Seventeen hundred miles from what is customarily called civilization—in this case, the western shore of the Republic of South Africa—lies a tiny British-run volcanic island populated by fewer than three hundred people who lay claim to living in the most isolated permanent habitation in the world.
I am presently sitting five cables off this island, Tristan da Cunha, wallowing on the swells on a small boat that is hove-to just off the mole at the entrance to the harbor of Edinburgh of the Seven Seas, the island’s capital and only settlement. But while my fellow passengers will soon be landing—once the easterly gale blows itself out and the seas die down to an acceptable level—and so are excitedly preparing themselves to enjoy the fascinations that Edinburgh has in store (a visit to the fields where the islanders grow potatoes being the main advertised attraction), I will not be joining them.
For I have been sternly and staunchly forbidden to land. The Island Council of this half-forgotten outpost of the remaining British Empire has for the last quarter century declared me a Banned Person. I am welcome on Tristan neither today nor, indeed, as was succinctly put to me in a diplomatic telegram last year, “ever.”
It would be idle to suggest that I have been terribly incommoded. Though some may suspect sour grapes, I have to confess that there is little of great charm to Tristan. Such as it possesses derives almost entirely from its status: there is a very large hand-painted sign in the Edinburgh square saying, WELCOME TO THE REMOTEST ISLAND, and once our visitors have had themselves photographed beside it, have exchanged pleasantries with various islanders over warm English beer at the rather underdecorated Albatross Pub, have studied the piles of canned pork sausages and sugar-rich candies on sale in the cinder-block shop, and have made the obligatory two-mile pilgrimage (on the island’s only road) to the fields where the potatoes grow, most will be eager to return to their waiting cruise ship, to wonder as the island fades away astern, why on earth anyone would wish to live there.

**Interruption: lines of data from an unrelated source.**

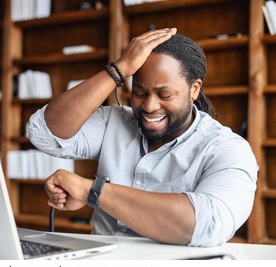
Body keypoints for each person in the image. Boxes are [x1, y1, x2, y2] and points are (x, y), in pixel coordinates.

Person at [26, 28, 258, 247]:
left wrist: (93, 192)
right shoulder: (114, 122)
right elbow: (43, 133)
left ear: (194, 89)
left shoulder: (228, 149)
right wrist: (118, 69)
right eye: (139, 92)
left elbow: (207, 223)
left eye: (164, 94)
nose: (149, 106)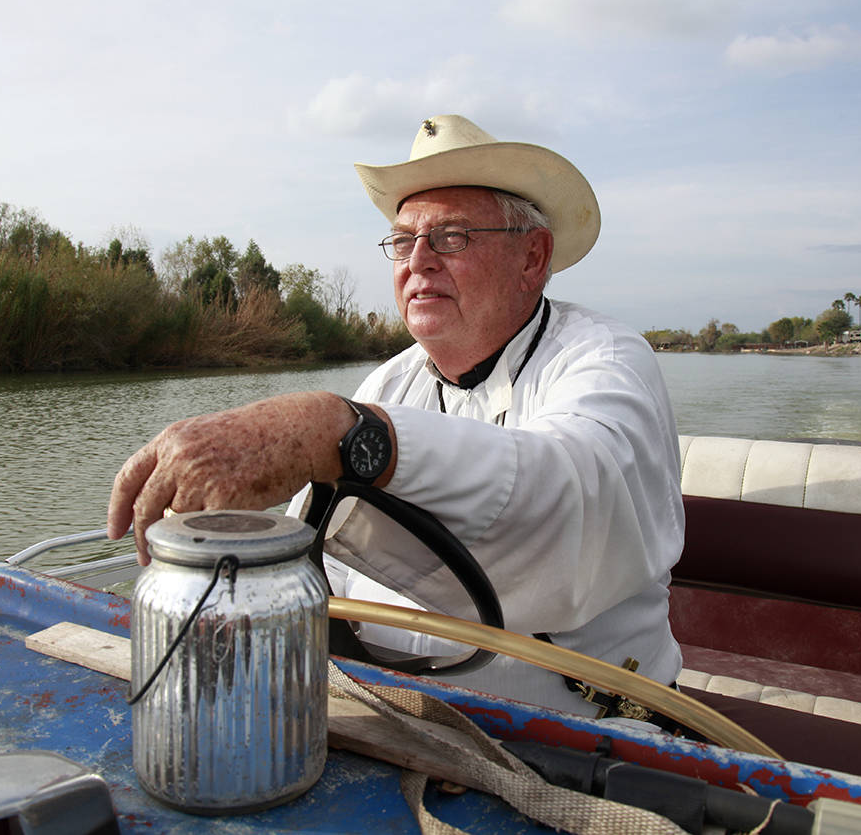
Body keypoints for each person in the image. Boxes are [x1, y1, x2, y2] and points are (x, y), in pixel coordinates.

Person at [107, 114, 685, 720]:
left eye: (453, 236)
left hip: (592, 738)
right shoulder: (390, 380)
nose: (419, 260)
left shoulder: (606, 358)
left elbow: (573, 488)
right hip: (392, 716)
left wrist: (341, 433)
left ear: (531, 258)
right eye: (402, 240)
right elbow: (319, 553)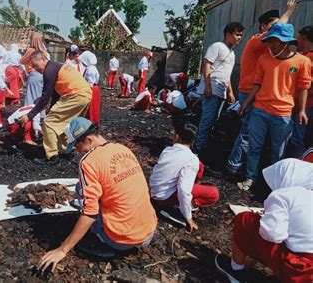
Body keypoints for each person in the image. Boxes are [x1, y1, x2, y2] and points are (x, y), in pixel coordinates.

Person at [37, 118, 157, 272]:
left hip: (121, 239)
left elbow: (90, 212)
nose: (78, 152)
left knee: (81, 189)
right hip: (148, 232)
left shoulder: (88, 161)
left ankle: (101, 238)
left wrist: (63, 249)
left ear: (89, 139)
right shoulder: (123, 148)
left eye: (78, 146)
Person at [238, 24, 311, 191]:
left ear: (285, 42)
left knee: (278, 151)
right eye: (269, 41)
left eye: (274, 41)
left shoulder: (302, 61)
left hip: (284, 113)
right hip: (260, 110)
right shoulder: (264, 60)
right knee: (254, 146)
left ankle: (274, 183)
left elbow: (303, 87)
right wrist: (246, 102)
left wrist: (301, 110)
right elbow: (257, 83)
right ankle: (250, 178)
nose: (270, 44)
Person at [215, 158, 313, 282]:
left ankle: (236, 271)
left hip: (301, 269)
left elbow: (272, 234)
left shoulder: (285, 195)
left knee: (244, 220)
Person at [227, 0, 297, 174]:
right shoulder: (256, 41)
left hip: (258, 93)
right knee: (247, 133)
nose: (277, 31)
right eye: (272, 25)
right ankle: (234, 165)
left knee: (252, 135)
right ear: (263, 27)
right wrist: (289, 11)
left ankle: (240, 166)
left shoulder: (271, 47)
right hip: (250, 92)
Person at [17, 52, 92, 165]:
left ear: (43, 59)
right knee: (64, 124)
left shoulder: (49, 70)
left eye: (36, 65)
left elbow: (45, 97)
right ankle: (68, 151)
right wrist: (50, 109)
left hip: (75, 96)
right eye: (33, 67)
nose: (36, 69)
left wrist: (29, 116)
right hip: (85, 95)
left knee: (49, 122)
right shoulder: (56, 67)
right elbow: (55, 95)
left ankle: (52, 156)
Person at [150, 122, 219, 232]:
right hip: (165, 197)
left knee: (199, 166)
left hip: (155, 191)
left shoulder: (167, 150)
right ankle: (184, 206)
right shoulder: (191, 159)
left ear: (177, 137)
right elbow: (183, 190)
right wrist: (188, 218)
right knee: (213, 193)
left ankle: (183, 202)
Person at [194, 22, 245, 157]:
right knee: (207, 119)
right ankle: (199, 147)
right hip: (212, 89)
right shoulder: (217, 46)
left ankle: (203, 144)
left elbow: (226, 74)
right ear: (228, 34)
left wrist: (230, 91)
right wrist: (208, 86)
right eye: (237, 34)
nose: (239, 38)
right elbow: (206, 64)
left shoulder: (232, 53)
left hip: (221, 90)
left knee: (213, 119)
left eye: (241, 35)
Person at [287, 25, 313, 158]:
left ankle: (296, 169)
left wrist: (299, 103)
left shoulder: (309, 59)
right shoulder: (304, 57)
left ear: (303, 38)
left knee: (297, 139)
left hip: (306, 107)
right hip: (303, 106)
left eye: (297, 37)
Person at [20, 32, 49, 131]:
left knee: (31, 99)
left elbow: (22, 61)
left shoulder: (31, 50)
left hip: (33, 76)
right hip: (42, 76)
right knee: (39, 98)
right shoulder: (44, 51)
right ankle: (40, 120)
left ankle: (31, 124)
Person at [80, 51, 101, 127]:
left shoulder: (90, 69)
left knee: (91, 109)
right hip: (94, 89)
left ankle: (91, 125)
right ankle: (94, 124)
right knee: (94, 108)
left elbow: (90, 84)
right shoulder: (92, 68)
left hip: (91, 89)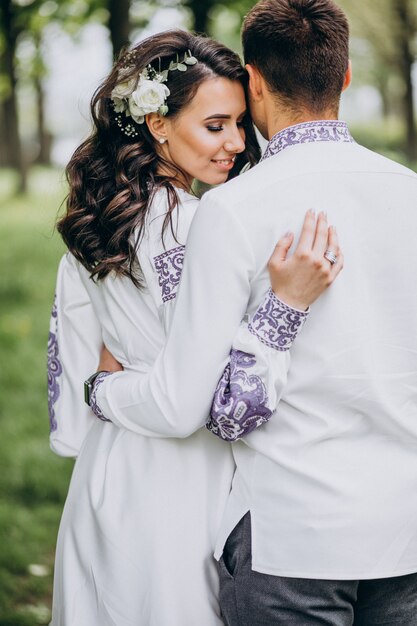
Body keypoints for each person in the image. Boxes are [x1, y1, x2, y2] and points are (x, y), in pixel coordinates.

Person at [87, 1, 417, 624]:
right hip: (406, 529)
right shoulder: (411, 194)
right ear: (345, 76)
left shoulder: (233, 208)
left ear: (255, 81)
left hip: (293, 536)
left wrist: (103, 389)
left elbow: (221, 413)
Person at [48, 28, 341, 626]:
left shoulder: (88, 230)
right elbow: (210, 389)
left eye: (240, 123)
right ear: (157, 123)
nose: (235, 143)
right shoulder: (210, 224)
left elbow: (68, 419)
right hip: (188, 484)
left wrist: (103, 391)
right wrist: (285, 300)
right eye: (215, 126)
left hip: (107, 474)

The latest census says that 275 people do. They belong to just seven eternally intermarrying families. Two of the families are the descendants of the civilian support staff of a military garrison that Britain established on the island in 1815 to help ward off any French loyalists who might try to rescue Napoleon from St. Helena, 1,500 miles to the north. An Italian ship was later wrecked on the island, bringing with it two further surnames. Two more family names came down from passing American whalers and one from a similarly wandering Dutchman, expanding a gene pool which remains to this day severely limited—and is said to be responsible for the curious similarity of the islanders’ appearances, and the numerous cases of asthma, retinitis pigmentosa, and other genetically influenced ailments that afflict the population.
Utter isolation—just a scattering of supply ships and randomly appearing cruise liners happen by each year; there is no airfield—instills a healthy self-reliance into what is in any case a very singular culture. The men fish for lobster (a pair of which appear on the islands’ coat of arms), tinker with their boat engines, tend the herd of cattle and flock of sheep, dig the vegetable patches; the women knit (large woolen sweaters called “ganzeys,” socks to be put inside sea boots called “ammunitions”), perform most of the island paperwork, organize regular morale-lifting celebrations.
The older islanders incorporate nineteenth-century “thees” and “thous” into their speech—on hearing such chatter it seems perfectly reasonable that only sixty years ago all trade was performed by barter: to send a letter to England cost five potatoes. And though satellites have had their recent effect, it seems understandable, too, that until thirty years ago all contact with the outside world was by Morse code—fitful, unreliable, and subject to the vagaries of the ionosphere.